Amin Maalouf, prix Goncourt et académicien, est un écrivain bien reconnu. Pourtant, jusqu'ici je n'ai pas été convaincu par les romans que j'ai lus de lui. On m'a récemment prêté "
Les Désorientés" (joli titre) et j'ai été intéressé a priori par son sujet: comment les Libanais ont traversé la terrible guerre civile qui a ravagé leur pays.
Le narrateur Adam revient au "Levant" (c'est ainsi qu'il préfère appeler le Liban), parce qu'un ancien ami va mourir. Il forme le projet de réunir sa bande d'amis, qui se sont connus alors qu'ils étaient de jeunes adultes et qui se sont ensuite dispersés. Cette période représente pour lui un âge d'or, avant le déclenchement de la guerre. En attendant le rendez-vous où tout le monde se retrouvera, Adam échange longuement avec ses amis: ils font le point sur leur devenir, sur leurs positions, sur la vie en général. Mais, d'une manière assez surprenante, le récit finit en queue de poisson...

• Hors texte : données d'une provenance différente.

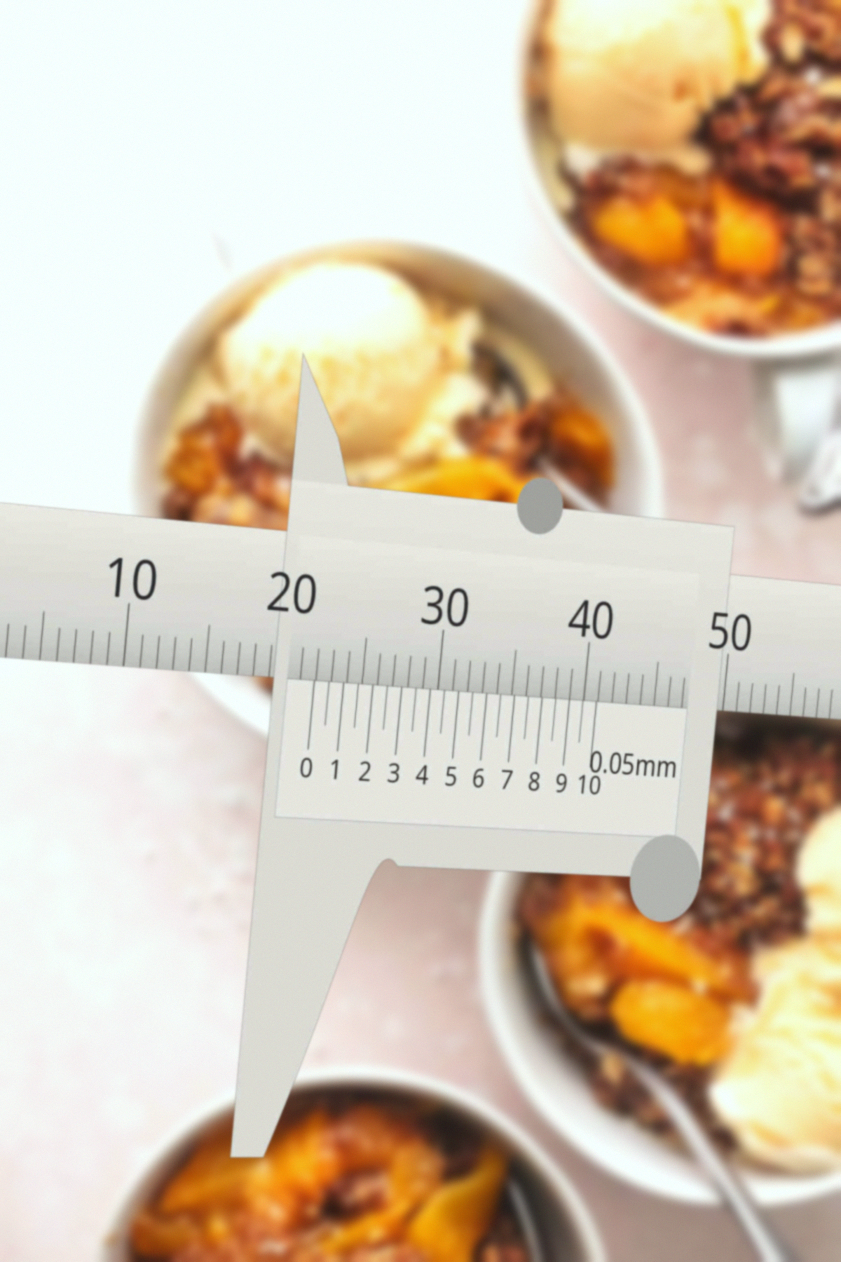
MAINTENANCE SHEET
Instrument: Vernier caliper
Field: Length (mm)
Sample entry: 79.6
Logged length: 21.9
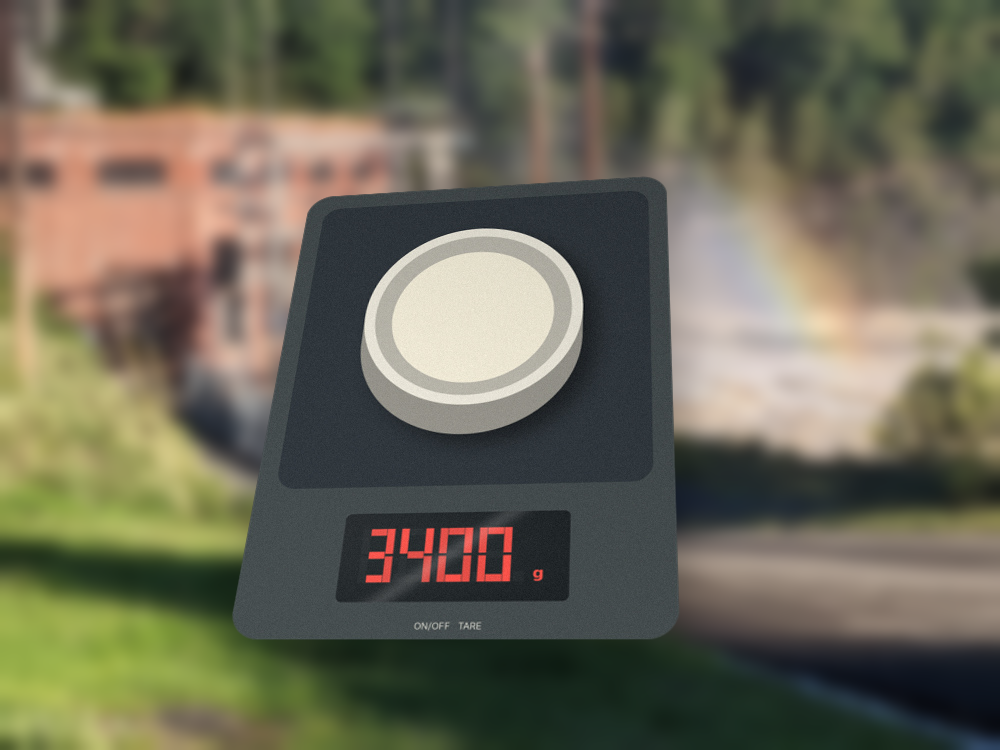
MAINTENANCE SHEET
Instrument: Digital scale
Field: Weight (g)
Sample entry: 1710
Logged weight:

Comme je l'espérais, j'ai trouvé des notations instructives sur le destin du Liban, un pays fascinant mais disparate. Adam est, semble-t-il, un alter ego de l'écrivain lui-même (exilé en France depuis 1976) et je me demande jusqu'à quel point; je n'ai pas la réponse ! Pour illustrer la diversité du peuple libanais, l'auteur prend soin de mettre en scène des personnages de confessions différentes: un Chrétien (modéré), un Musulman (islamiste), un Juif (contraint à l'exil), etc… J'avoue que cet échantillonnage me parait trop "fabriqué". Et, à vrai dire, tout le roman parait trop "construit", son architecture est bien visible, prévisible (sauf le dénouement). Maalouf est un homme raisonnable et rationnel, il appartient au juste milieu, ses prises de position sont politiquement correctes et, sur le plan littéraire, on n'a aucune surprise (très bonne ou très mauvaise) à attendre de lui. Au niveau de l'écriture, je retrouve bien les caractéristiques de l'auteur: une prose fluide, mais sans relief; des procédés littéraires qui ne semblent pas indispensables; une prolixité qui nuit gravement à l'intensité du récit.
Donc, selon moi, ce roman sera apprécié par tous les lecteurs qui s'intéressent au Proche-Orient. Mais il lui manque clairement quelque chose d'essentiel pour que je le considère comme une réussite littéraire.